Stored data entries
>>>

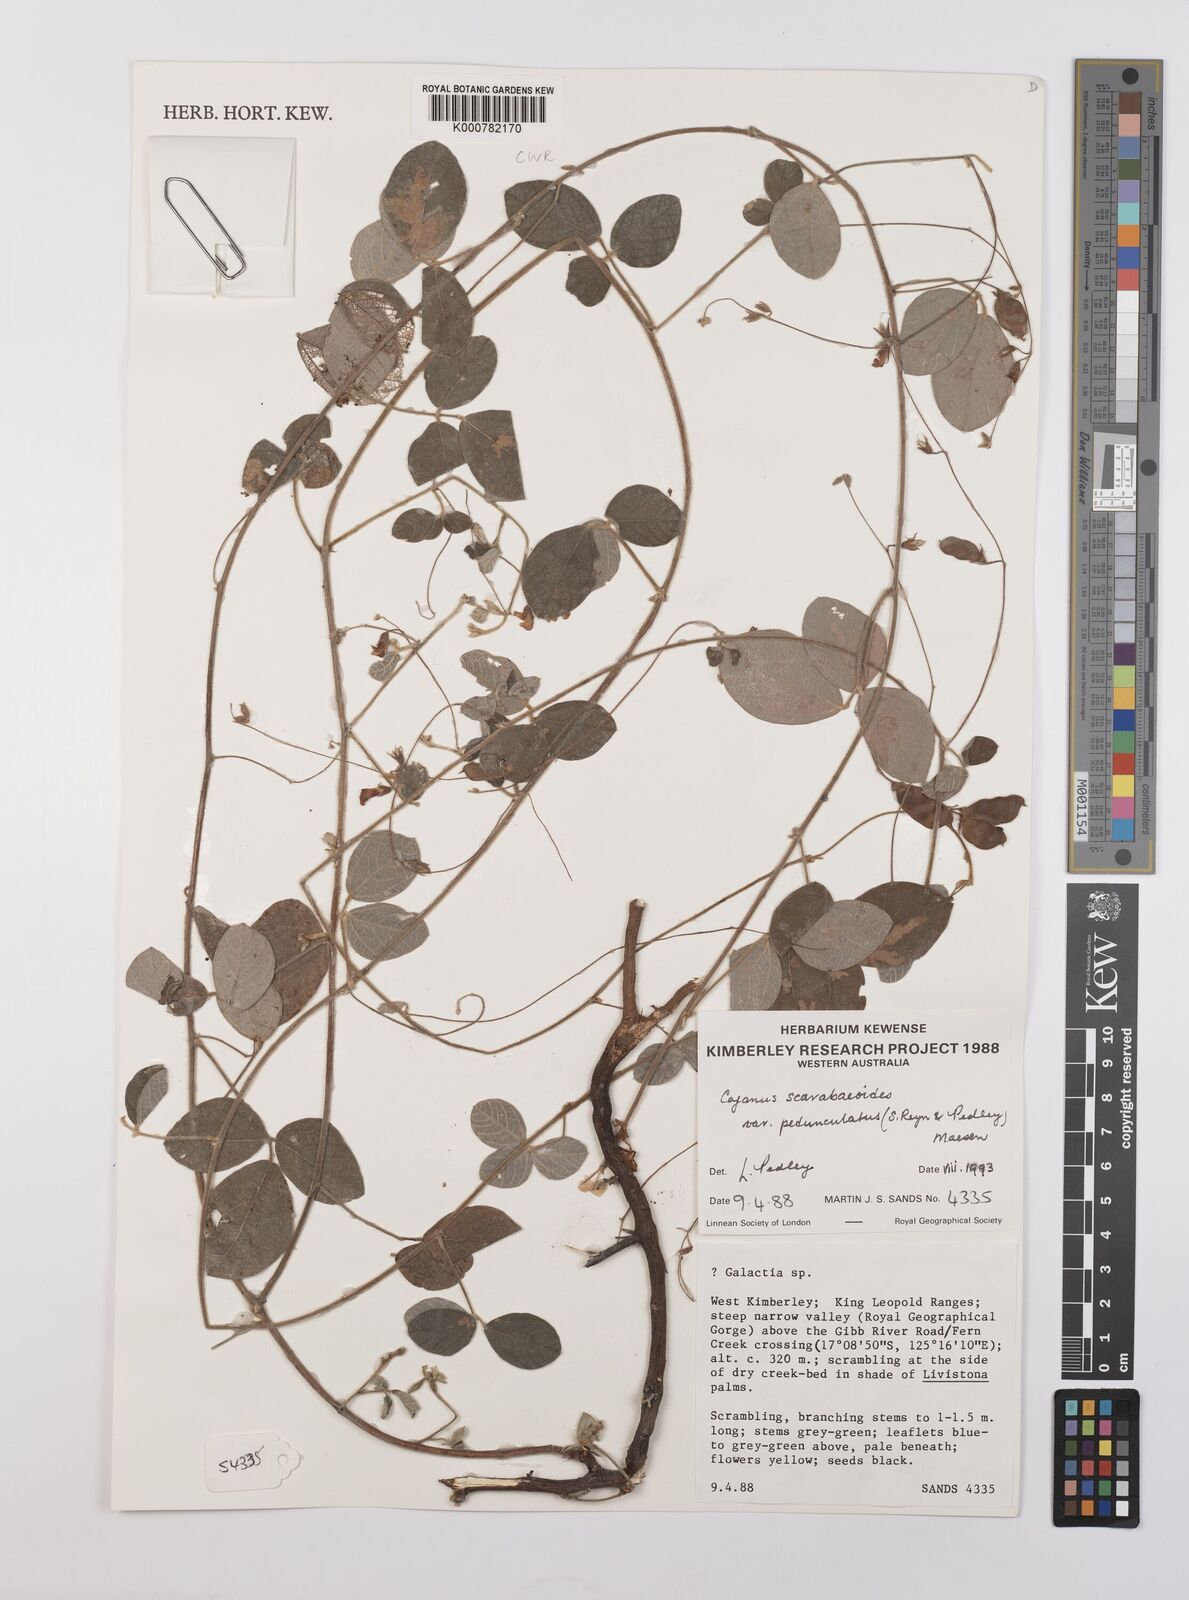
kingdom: Plantae
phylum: Tracheophyta
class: Magnoliopsida
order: Fabales
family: Fabaceae
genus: Cajanus
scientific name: Cajanus scarabaeoides
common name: Showy pigeonpea
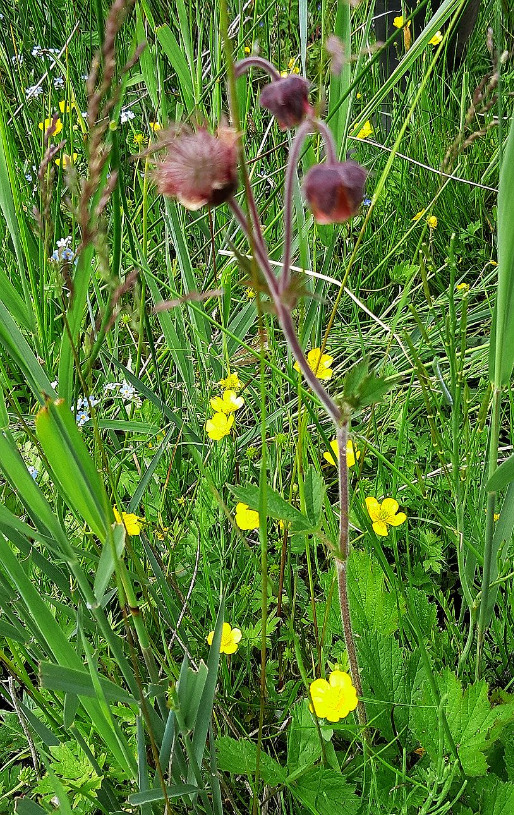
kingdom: Plantae
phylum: Tracheophyta
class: Magnoliopsida
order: Rosales
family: Rosaceae
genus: Geum
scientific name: Geum rivale
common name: Eng-nellikerod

<<<

--- GIVEN EXERCISE ---
Quote the listing word for word, starting at the line that contains "order: Rosales" and ending at its last line.

--- RESPONSE ---
order: Rosales
family: Rosaceae
genus: Geum
scientific name: Geum rivale
common name: Eng-nellikerod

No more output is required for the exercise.